By Emil Danielyan and Harry Tamrazian

The Armenian community in the United States is stepping up pressure on a major U.S. insurance company that is facing a multimillion-dollar lawsuit over the unpaid life insurance policies of thousands of Armenians massacred in the Ottoman Empire between 1915 and 1922. Some of the victims' relatives or beneficiaries accuse the company of unlawful enrichment.
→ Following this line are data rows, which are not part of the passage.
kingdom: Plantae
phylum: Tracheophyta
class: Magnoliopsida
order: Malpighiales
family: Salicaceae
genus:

The case is regarded by Armenian diaspora organizations as a potential milestone in their campaign for international recognition of what many historians say was the first genocide of the 20th century.

Yerevan/Prague, 12 February 2002 (RFE/RL) -- Armenian-American groups say they now see a better chance of winning a hefty compensation settlement from the New York Life insurance company after it was placed under investigation by authorities in the U.S. state of New York.

They want the company -- which sold thousands of life insurance policies to mostly Armenian subjects of the Ottoman Empire before the 1915 mass killings -- to pay much more than the $10 million it reportedly offered in an out-of-court settlement.

New York Life conducted business in the Ottoman Empire from the late 19th century. By 1914, it had at least 8,000 local contracts for life insurance policies worth more than $10 million. The majority of the policies were held by Armenians. Many of them lost their lives in the subsequent mass killings and deportations.

New York Life has acknowledged it has at least 2,200 policies that are still what it classifies as "unresolved." The company claims that it was for decades unable to locate the policyholders. Last April, it made a settlement offer to 12 heirs or beneficiaries of its deceased Armenian clients who had filed a class-action suit in California in 1999.

The offer was rejected. The plaintiffs argue that what was worth $10 million 90 years ago is worth much more these days and are demanding $3 billion in compensatory damages.

Armenian advocacy groups, which have thrown their weight behind the plaintiffs, recently opened a new front against New York Life. New York's Office of State Comptroller (OSC) has agreed to their request to investigate the insurance firm's records to determine whether it violated a state law on abandoned property.

The law stipulates that unclaimed or unpaid life insurance funds must be deemed abandoned property if unclaimed after three to seven years. Life insurance companies are then required to turn over all abandoned property to the state comptroller.

Ross Vartian of the Armenian Assembly of America says New York Life failed to comply with these requirements.

"We believe that there appears to be a case of unjust enrichment by New York Life. They had the responsibility of turning over the abandoned property -- in this case, life insurance policies of genocide victims -- to the state of New York, and they did not do so."

The Washington-based Armenian National Institute (ANI), which was instrumental in the launch of the New York inquiry, says it has collected credible evidence to substantiate the charge. ANI director Ruben Adalian says, "The documents which we have found had been written by the New York Life company and submitted to the American government."

Vartian believes the inquiry will be "very helpful" to the case of the Armenian plaintiffs. But he and other Armenian-American activists have so far refrained from specifying the minimum amount of financial compensation that will satisfy them.

"As to what the number could be in the future, it's really impossible to tell at this early date. But we expect it to be substantially higher than $10 million."

The ANI, meanwhile, says its extensive research on the subject has brought to light more facts that will make it harder for modern-day Turkey to deny the Armenian genocide. The institute says it has found that as early as 1922, New York Life's vice president wrote to then-U.S. Secretary of State Robert Lansing to inform him that its Armenian policyholders were "subjected to massacre and illegal killing and fatal exposure by or with the acquiescence of the Turkish authorities." He asked Lansing to help recover losses New York Life sustained in the Ottoman Empire.

The ANI also says New York Life's top executives at the time confirmed that Mehmet Talaat Pasha, one of the leaders of the Young Turks regime, demanded from the U.S. ambassador in Constantinople that the Ottoman government be recognized as the heir of the slaughtered Armenian policyholders. The envoy, Henry Morgenthau, later called Talaat's demand "the most astonishing request" he had ever heard.

According to Vartian, the New York Life documents add to the credibility of Morgenthau's bloody accounts of the crumbling empire. Successive Turkish governments have dismissed them as untrue and groundless.

Morgenthau's memoirs figure prominently in a collection of Western documents that purport to show that some 1.5 million people were massacred and starved to death by the Ottoman Empire in a systematic campaign to exterminate the Armenian population.

Turkey denies the massacres were genocide and puts the Armenian death toll at 300,000. Ankara maintains that Ottoman Armenians were killed by what they describe as domestic unrest during the final years of the Ottoman Empire.